Underneath, this monster of a mental illness shows its teeth, the rough and textured bottoms of the corks being snapped off to create this look. The shape looks like a hand grasping for someone, but also shows a resemblance of a family tree, as those family members are the ones repeating “be careful, you know alcoholism runs in the family.I heard that phrase my whole life,” she said. Alcoholism and addiction is a “treacherous thing that's just kind of suspended above you” if multiple people in your family struggle with it.
Over Medicated Under is her most recent sculpture, exploring the stigmatization of taking medication by connecting cut prescription bottles with zip ties. The initial piece started much like her other projects; finding significance in an object and giving it time to reveal its story. She began collecting prescription bottles just as the pandemic started. It was an idea that had been in her head for a while at that point, the only thing holding her back being the logistics involved in collecting such an item. Would people donate? Would people support her project?
Slowly but surely, more people donated their prescription bottles to the project. Once news of her project gained traction, the initial response to donate surprised her. It took two years to collect all the bottles needed, a community-based aspect of the piece that Kellie had not considered.
From that point, the bottle donations steadily came rolling in, the story of each person’s medical journey reflected on the same orange plastic. Kellie found that with this object’s collection came a layer of trust from the people donating. People could not get their labels off completely when donating, so they trusted her with personal information in order to help make her visions come to reality.
Much like Be Careful, You Know Alcoholism Runs in the Family,
Over Medicated Under held a deeper layer of perspective, this one reaching to the molecular level. “The entire time, I'm thinking about neural pathways,” Kellie said. She captured the neural pathways by connecting the orange rings with zip ties resembling the benzene structure. The rippling effect of the full piece still brings an over-under perspective to the work, but this closer look reflects the science behind the stigma, the reason why so many people struggle every day.
While her social media presence long-included content surrounding the creative process, documenting steps of a sculpture's creation, the explosion of her account resulted from a post she almost didn’t make about
Over Medicated Under.
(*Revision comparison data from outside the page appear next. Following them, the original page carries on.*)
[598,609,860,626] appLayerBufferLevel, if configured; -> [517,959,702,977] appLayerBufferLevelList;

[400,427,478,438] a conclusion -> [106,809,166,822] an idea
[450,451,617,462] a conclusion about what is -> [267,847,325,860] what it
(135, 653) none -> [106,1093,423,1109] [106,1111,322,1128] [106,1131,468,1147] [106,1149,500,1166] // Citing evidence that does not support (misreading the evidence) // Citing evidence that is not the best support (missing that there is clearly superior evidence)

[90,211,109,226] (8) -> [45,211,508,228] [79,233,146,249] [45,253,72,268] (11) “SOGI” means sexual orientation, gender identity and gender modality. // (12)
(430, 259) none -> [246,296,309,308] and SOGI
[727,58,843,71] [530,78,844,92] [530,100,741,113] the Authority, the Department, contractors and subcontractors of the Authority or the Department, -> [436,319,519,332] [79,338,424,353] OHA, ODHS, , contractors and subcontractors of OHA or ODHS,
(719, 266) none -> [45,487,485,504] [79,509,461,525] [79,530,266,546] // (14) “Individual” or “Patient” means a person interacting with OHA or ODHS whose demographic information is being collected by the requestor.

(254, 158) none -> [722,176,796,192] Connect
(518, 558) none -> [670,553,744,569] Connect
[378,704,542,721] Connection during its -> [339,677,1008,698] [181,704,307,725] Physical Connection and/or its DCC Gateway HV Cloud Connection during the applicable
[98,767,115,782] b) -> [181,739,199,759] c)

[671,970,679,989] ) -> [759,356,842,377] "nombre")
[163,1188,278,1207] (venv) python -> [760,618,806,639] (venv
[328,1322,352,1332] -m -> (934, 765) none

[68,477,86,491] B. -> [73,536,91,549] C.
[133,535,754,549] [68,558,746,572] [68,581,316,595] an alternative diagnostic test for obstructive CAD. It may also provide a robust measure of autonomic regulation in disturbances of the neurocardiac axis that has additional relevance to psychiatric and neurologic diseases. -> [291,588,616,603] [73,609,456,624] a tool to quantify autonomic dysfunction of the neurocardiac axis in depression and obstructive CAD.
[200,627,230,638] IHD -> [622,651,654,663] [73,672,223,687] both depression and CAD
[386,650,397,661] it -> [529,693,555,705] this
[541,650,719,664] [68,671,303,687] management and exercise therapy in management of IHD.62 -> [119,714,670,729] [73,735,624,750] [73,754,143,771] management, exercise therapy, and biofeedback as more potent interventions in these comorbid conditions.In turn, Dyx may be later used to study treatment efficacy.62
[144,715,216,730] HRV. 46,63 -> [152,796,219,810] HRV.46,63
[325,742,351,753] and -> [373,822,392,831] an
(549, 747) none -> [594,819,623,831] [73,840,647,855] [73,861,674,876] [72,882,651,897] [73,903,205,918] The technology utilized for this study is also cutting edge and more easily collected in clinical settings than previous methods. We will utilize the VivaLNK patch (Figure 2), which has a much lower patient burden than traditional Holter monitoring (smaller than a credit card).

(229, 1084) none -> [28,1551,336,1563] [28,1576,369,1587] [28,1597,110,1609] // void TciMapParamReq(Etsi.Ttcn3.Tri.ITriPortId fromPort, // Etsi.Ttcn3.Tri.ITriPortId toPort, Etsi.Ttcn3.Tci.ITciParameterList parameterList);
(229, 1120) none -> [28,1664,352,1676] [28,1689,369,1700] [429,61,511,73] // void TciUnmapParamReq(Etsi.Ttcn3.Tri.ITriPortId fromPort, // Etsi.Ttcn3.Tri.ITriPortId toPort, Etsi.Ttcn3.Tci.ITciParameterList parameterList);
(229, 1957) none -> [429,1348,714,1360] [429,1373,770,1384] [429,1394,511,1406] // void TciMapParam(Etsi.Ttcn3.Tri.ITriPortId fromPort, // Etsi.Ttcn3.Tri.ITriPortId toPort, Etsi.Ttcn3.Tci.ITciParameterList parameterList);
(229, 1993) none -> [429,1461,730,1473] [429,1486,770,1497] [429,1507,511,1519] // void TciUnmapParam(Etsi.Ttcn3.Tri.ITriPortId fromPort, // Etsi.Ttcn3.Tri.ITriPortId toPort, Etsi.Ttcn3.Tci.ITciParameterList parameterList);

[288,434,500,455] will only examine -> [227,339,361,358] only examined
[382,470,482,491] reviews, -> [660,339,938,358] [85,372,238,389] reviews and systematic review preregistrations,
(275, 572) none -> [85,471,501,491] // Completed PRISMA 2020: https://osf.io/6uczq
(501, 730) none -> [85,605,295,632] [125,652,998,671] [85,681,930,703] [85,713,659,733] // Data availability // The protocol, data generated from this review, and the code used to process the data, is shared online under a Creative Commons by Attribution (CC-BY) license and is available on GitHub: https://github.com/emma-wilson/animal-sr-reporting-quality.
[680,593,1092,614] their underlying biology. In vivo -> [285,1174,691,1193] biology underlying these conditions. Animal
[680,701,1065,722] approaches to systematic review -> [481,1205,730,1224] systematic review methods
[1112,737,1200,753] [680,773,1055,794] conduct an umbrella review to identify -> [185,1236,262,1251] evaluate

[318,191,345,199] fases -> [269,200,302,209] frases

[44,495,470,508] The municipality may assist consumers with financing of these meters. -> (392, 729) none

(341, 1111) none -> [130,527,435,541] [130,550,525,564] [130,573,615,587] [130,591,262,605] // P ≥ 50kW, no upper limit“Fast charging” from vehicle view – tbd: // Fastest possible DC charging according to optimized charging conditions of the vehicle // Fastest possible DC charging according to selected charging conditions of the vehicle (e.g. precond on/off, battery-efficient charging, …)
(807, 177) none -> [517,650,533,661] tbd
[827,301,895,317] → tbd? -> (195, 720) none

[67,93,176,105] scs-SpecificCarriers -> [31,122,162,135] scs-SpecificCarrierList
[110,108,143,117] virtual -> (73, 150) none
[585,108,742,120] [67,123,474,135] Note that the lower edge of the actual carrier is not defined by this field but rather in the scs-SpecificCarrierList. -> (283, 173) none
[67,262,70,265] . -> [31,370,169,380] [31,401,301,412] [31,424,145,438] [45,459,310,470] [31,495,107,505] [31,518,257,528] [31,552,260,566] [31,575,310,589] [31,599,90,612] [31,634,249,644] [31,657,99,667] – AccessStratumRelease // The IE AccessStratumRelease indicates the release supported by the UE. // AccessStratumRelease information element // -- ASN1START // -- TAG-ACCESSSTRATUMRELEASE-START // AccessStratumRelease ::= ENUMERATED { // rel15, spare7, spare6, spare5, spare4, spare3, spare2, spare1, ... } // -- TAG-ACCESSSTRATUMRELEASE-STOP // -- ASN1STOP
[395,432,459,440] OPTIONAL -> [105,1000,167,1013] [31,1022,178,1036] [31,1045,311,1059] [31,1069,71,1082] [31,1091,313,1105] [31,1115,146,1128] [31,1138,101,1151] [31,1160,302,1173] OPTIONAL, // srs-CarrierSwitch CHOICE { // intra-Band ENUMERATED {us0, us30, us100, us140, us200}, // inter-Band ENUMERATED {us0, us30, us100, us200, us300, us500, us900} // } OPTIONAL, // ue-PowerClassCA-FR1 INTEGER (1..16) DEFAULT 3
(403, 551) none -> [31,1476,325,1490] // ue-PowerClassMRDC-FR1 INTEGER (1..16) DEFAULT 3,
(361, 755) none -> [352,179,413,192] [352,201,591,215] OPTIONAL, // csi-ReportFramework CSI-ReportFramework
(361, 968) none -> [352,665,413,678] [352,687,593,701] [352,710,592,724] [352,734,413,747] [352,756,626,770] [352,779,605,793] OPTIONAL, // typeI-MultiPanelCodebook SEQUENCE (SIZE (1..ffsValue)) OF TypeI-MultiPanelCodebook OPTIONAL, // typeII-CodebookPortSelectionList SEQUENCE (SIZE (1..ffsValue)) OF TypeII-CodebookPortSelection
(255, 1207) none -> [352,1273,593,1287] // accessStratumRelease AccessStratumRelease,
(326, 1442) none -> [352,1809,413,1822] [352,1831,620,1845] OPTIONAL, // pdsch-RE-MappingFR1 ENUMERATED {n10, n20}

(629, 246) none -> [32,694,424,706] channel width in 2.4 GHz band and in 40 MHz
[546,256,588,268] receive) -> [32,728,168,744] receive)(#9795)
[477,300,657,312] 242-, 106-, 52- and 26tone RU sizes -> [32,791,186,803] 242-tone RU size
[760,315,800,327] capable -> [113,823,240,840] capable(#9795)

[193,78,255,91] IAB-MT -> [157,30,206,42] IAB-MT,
Amassing over 8.5 million views, her mission to help those who are struggling with art made leaps and bounds as she received thousands of comments relating to the messages of the sculpture, with some even pointing to it as a turning point in their mental health journey. “The insane amount of comments from people identifying with it, just the amount of people saying this piece moved [them] to tears, and people asking, “Where can I donate?" To have that amount of support, to say I was on cloud nine would be an understatement,” Kellie said. “It's by far the piece I'm most proud of.”
Kellie’s biggest mission is to use her art of objects discarded by people to advocate for the people discarded by society with her work to show the world how art saved her life. This love for art reached millions with her piece
Over Medicated Under, representing hundreds of medical journeys within those orange prescription bottles. “They really pushed me and have changed me in a way because all I've ever wanted to do is make a difference,” Kellie said. “If I could help one person or help save one life, my life is complete.”